Wherever a line in the data below holds "tail", copy that line.

(Beginning of Exercise inputs)

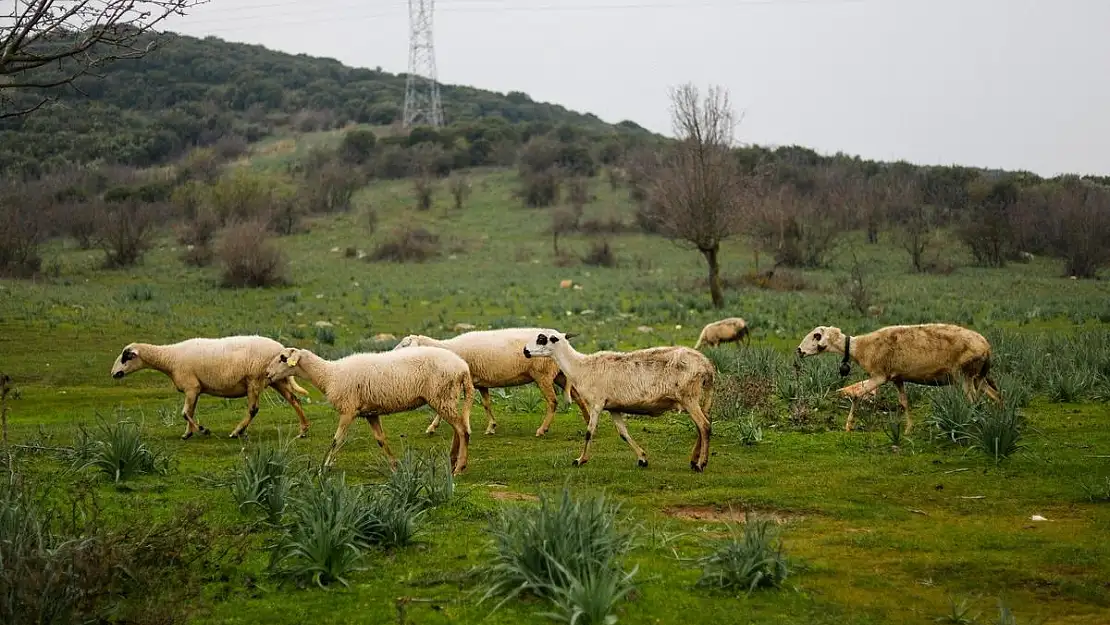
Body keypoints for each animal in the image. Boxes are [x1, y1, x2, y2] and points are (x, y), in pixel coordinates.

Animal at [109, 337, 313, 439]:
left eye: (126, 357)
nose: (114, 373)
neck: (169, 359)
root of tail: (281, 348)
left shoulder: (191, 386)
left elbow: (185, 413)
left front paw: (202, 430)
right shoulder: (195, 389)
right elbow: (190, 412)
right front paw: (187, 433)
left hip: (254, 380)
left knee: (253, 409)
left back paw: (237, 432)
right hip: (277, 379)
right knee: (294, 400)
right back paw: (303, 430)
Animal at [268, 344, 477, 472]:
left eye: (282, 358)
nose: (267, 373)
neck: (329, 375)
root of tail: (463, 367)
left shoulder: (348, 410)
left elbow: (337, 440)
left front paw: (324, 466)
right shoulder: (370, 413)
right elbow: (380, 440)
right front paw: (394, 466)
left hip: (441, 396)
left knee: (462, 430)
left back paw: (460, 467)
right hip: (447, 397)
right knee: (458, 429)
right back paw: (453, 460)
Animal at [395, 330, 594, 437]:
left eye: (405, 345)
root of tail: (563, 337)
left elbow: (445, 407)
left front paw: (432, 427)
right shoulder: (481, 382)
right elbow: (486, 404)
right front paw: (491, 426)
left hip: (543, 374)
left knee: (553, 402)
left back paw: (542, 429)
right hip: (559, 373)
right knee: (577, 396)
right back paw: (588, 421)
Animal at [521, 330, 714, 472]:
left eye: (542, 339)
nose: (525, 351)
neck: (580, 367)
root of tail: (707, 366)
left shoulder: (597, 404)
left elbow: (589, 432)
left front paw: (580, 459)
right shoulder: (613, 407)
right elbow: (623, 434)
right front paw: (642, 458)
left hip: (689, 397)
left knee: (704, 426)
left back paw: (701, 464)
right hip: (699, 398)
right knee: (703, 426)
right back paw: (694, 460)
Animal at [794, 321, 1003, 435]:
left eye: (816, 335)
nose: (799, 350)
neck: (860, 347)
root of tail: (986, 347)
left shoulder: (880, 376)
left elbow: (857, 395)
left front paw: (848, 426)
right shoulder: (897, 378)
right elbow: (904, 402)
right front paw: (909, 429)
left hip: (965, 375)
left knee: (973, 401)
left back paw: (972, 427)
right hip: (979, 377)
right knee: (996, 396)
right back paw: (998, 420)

(End of Exercise inputs)
(Beginning of Exercise inputs)

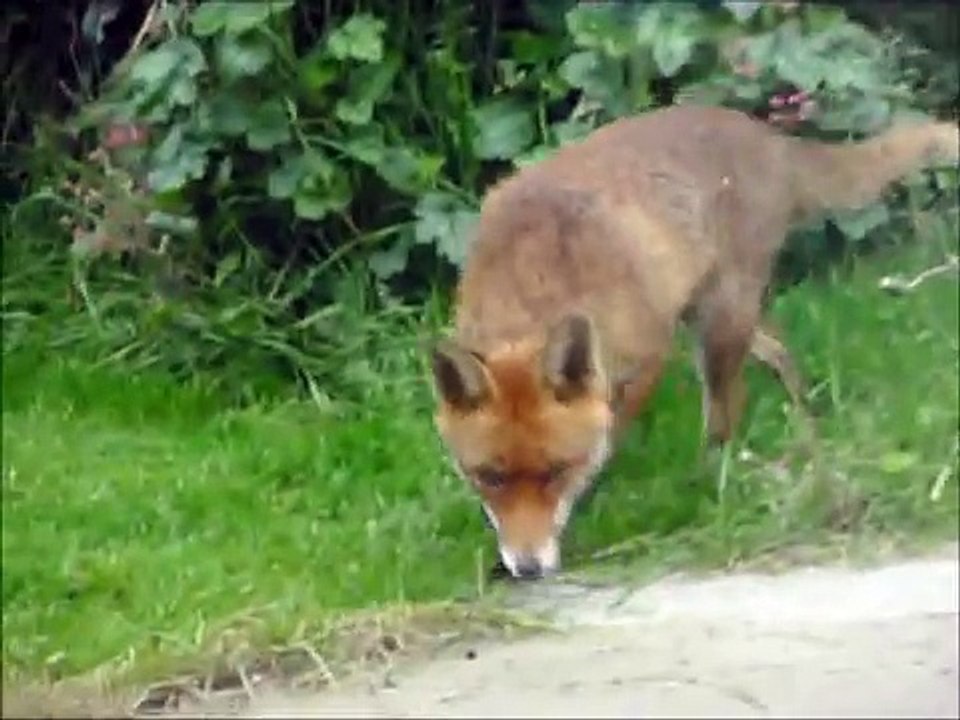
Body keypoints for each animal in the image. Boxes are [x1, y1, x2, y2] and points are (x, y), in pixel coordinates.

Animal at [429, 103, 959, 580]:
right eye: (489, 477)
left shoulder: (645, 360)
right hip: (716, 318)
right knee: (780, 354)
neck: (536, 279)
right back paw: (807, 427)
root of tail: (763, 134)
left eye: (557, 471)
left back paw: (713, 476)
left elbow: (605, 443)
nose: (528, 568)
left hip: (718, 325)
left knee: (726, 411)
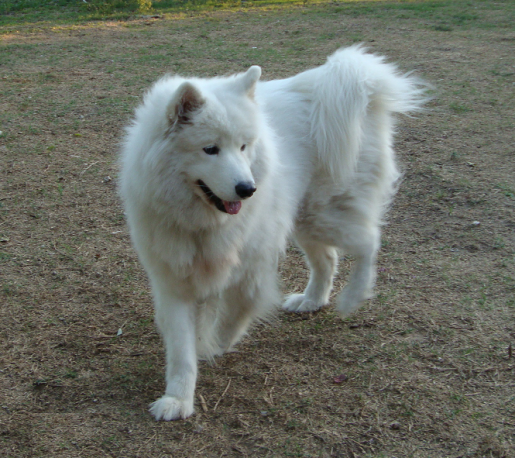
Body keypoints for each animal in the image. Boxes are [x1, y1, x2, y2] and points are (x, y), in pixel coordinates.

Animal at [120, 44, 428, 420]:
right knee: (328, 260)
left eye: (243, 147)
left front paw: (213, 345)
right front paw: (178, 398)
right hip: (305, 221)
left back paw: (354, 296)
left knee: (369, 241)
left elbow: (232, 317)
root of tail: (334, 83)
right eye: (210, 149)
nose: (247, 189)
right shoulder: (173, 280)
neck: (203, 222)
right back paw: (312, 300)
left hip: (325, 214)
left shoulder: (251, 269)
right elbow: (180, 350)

(End of Exercise inputs)

(Written answer)
root of tail: (281, 348)
root of tail: (463, 367)
root of tail: (563, 337)
root of tail: (707, 366)
root of tail: (986, 347)
root of tail: (763, 134)
root of tail: (334, 83)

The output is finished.